Work required:
In the passage on Skyfall's Oscar chances, which composer does the writer pick to win Best Original Score, and for what film?

Passage shown:
■ ■ ■ ■
Even though they've been shepherded since their inception by an American family, the Bond films remain very much a British institution, whereas the Oscars prefer to reward homegrown red-white-and-blue talent. I have a feeling that Bond clawing his way into the more "artistic" categories will require a few more films of Skyfall's caliber, to the point where he becomes impossible to ignore. Either that, or a 007 movie set in a single room in a historical period where Bond struggles with a personality disorder while a tiger watches him sing his plan to rescue hostages from an embassy and kill the world's most wanted terrorist.

Anyway, let's look at the five categories where Skyfall did receive a nomination and guess how good its chances are for winning the first 007 Oscar since 1965. A proviso that these predictions are based on my own entirely un-scientific method that results in me usually placing fourth in my office Oscar pool.

1.Best Cinematography

Along with Skyfall's theme song, this was considered the most likely slot for Bond's Oscar hopes. Roger Deakins has been nominated nine times previously without a win - he's becoming the Susan Lucci of cinematographers -- which makes recognition long overdue. He's up against Seamus McGarvey for Anna Karenina, Robert Richardson for Django Unchained, Claudio Miranda for Life of Pi and Janusz Kaminski for Lincoln. (Richardson and Kaminski are both previous winners.) This award will tend to go to whichever movie is sweeping its way through to Best Picture, unless the images are so out there and groundbreaking as to be something never seen before. So as remarkable as Deakins' work on Skyfall was, I think there are a couple of factors working against him: Skyfall was shot digitally, and Academy voters are biased towards old-fashioned film. Also, because Skyfall is not up for any major awards, it will tend to be forgotten amidst the other, more nominated contenders. Unless there is a groundswell sympathy vote for Deakins, I'm guessing here that he makes it an even 0-for-10, with Kaminski or Miranda the more likely choices for the podium.

2.Best Original Score

Thomas Newman, like his more famous cousin Randy, is a perennial Oscar nomination favourite, now on his eleventh waiting for that first win, and I'm not thinking he's likely to get it for Skyfall either, unless, like Deakins, he gets a sympathy vote. His competition includes Dario Marinelli for Anna Karenina, Alexandre Desplat for Argo, Mychael Danna for Life of Pi and the legendary John Williams for Lincoln. I actually wasn't that impressed with Skyfall's score, as it seems to wander without focus and without, disappointingly, the haunting emotional moments Newman has been able to craft in his past work. Simply put -- if Newman didn't win for the vastly superior American Beauty or The Shawshank Redemption, he's not going to win for this. His nomination is much like Marvin Hamlisch's for The Spy Who Loved Me, which is the sparest and weakest of any of Hamlisch's many scores -- an acknowledgement of a highly-respected colleague because he's a good guy rather than for the quality of the specific work. For the winner, I'll guess Dario Marinelli for Anna Karenina, because it's a fancy dress period drama, and the score likely evokes the classical music of the era, which is always a plus for Academy voters.
■ ■ ■ ■
Dataset extract:
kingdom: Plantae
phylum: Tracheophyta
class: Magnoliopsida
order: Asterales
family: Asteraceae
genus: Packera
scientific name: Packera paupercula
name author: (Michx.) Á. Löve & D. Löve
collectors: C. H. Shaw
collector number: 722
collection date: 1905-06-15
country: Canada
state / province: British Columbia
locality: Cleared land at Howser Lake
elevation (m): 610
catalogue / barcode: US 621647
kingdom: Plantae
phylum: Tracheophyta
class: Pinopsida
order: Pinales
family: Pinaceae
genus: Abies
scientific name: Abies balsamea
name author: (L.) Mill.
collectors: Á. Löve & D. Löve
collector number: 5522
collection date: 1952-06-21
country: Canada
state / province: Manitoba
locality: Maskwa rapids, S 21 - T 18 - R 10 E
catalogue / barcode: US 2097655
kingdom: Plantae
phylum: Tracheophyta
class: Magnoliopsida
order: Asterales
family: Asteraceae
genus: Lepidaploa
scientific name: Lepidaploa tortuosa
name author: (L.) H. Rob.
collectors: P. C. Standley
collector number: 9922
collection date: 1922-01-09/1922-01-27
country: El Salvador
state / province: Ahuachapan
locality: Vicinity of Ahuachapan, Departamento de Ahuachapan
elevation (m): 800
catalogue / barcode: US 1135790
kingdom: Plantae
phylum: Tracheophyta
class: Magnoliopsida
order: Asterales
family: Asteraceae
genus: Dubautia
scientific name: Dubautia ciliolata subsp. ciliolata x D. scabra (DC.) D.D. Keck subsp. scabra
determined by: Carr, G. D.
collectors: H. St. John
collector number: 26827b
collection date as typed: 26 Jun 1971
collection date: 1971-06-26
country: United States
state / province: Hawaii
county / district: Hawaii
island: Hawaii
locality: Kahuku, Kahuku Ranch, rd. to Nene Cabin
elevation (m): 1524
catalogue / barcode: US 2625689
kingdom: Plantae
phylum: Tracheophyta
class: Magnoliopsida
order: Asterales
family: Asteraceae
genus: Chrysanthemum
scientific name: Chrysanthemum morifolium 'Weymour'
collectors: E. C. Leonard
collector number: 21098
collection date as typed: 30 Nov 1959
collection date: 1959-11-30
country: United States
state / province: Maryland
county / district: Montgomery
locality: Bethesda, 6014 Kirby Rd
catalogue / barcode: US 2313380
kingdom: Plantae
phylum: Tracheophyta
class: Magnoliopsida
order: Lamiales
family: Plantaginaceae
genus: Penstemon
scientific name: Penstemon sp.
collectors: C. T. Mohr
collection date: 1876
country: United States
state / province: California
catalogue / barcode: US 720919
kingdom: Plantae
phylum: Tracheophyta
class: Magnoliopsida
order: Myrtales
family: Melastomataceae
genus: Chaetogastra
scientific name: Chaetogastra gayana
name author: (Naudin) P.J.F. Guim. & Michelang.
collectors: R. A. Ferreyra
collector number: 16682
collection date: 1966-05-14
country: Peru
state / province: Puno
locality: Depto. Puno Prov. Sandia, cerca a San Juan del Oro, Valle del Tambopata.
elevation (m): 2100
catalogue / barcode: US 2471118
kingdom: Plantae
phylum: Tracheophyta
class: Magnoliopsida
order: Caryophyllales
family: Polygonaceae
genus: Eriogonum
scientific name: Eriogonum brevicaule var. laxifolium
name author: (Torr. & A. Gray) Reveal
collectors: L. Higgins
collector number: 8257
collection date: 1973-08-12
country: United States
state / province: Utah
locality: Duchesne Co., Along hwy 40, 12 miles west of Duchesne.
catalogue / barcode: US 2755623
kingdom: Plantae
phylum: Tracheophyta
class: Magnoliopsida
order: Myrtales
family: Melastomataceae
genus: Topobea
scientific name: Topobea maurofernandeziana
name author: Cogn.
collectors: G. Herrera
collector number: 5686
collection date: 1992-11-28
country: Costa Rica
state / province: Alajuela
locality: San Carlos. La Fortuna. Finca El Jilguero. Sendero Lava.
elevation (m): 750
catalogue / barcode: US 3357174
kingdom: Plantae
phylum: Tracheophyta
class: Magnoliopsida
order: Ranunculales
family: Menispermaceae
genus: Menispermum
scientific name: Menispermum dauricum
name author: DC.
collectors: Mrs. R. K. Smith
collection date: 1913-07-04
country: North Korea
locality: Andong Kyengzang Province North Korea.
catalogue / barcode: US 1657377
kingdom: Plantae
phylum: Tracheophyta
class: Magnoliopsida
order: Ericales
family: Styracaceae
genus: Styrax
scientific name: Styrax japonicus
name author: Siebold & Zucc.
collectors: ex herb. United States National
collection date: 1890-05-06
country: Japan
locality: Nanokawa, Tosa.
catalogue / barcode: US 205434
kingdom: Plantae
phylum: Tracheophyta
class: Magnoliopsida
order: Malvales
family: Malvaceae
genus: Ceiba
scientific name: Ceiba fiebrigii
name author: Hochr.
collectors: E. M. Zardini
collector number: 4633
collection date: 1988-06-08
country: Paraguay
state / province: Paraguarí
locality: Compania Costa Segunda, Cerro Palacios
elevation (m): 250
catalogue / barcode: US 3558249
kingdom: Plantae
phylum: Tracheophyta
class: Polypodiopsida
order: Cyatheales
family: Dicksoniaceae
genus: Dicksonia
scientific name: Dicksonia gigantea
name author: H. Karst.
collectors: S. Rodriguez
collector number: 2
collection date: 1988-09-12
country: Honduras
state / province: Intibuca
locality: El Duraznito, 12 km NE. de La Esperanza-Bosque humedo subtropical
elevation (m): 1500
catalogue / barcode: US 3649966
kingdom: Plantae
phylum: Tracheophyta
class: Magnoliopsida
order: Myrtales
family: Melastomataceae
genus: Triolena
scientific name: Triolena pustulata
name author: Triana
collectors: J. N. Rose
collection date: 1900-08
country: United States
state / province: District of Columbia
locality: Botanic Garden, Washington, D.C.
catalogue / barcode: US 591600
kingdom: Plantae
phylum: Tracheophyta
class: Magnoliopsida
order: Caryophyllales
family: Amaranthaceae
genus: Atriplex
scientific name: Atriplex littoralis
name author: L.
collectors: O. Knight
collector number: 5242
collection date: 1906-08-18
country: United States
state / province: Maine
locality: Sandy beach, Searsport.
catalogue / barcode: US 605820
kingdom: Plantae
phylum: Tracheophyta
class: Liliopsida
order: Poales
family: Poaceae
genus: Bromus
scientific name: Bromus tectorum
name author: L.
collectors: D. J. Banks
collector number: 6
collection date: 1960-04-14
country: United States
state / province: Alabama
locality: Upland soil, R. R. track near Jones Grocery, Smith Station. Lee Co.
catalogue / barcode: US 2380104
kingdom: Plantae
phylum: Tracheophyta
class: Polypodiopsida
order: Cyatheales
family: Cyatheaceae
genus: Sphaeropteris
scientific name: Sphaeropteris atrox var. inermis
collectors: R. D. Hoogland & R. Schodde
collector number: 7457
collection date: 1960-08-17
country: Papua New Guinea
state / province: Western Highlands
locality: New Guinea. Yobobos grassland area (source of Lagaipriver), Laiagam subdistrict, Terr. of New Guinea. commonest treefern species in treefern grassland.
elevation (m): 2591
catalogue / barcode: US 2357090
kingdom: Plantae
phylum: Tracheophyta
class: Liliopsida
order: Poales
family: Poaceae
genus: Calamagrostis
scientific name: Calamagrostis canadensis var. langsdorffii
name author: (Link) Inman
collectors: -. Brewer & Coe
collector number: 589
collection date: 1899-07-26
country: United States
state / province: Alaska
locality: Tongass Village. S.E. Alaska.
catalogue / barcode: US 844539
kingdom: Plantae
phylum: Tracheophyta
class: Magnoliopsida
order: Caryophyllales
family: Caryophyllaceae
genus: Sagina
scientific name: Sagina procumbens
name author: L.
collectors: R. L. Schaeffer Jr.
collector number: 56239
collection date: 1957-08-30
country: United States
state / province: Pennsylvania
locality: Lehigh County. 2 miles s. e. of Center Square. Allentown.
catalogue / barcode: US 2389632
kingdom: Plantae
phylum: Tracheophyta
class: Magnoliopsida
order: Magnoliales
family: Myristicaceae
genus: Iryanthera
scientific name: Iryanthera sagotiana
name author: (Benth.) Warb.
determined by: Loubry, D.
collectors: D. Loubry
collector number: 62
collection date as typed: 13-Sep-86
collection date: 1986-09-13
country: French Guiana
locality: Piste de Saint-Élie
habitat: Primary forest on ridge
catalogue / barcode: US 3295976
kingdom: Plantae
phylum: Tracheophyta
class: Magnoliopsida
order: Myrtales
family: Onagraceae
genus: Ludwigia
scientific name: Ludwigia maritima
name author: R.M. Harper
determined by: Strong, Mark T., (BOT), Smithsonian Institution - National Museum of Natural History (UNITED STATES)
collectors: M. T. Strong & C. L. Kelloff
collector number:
■ ■ ■ ■
Response to this exercise:
Dario Marinelli, for Anna Karenina.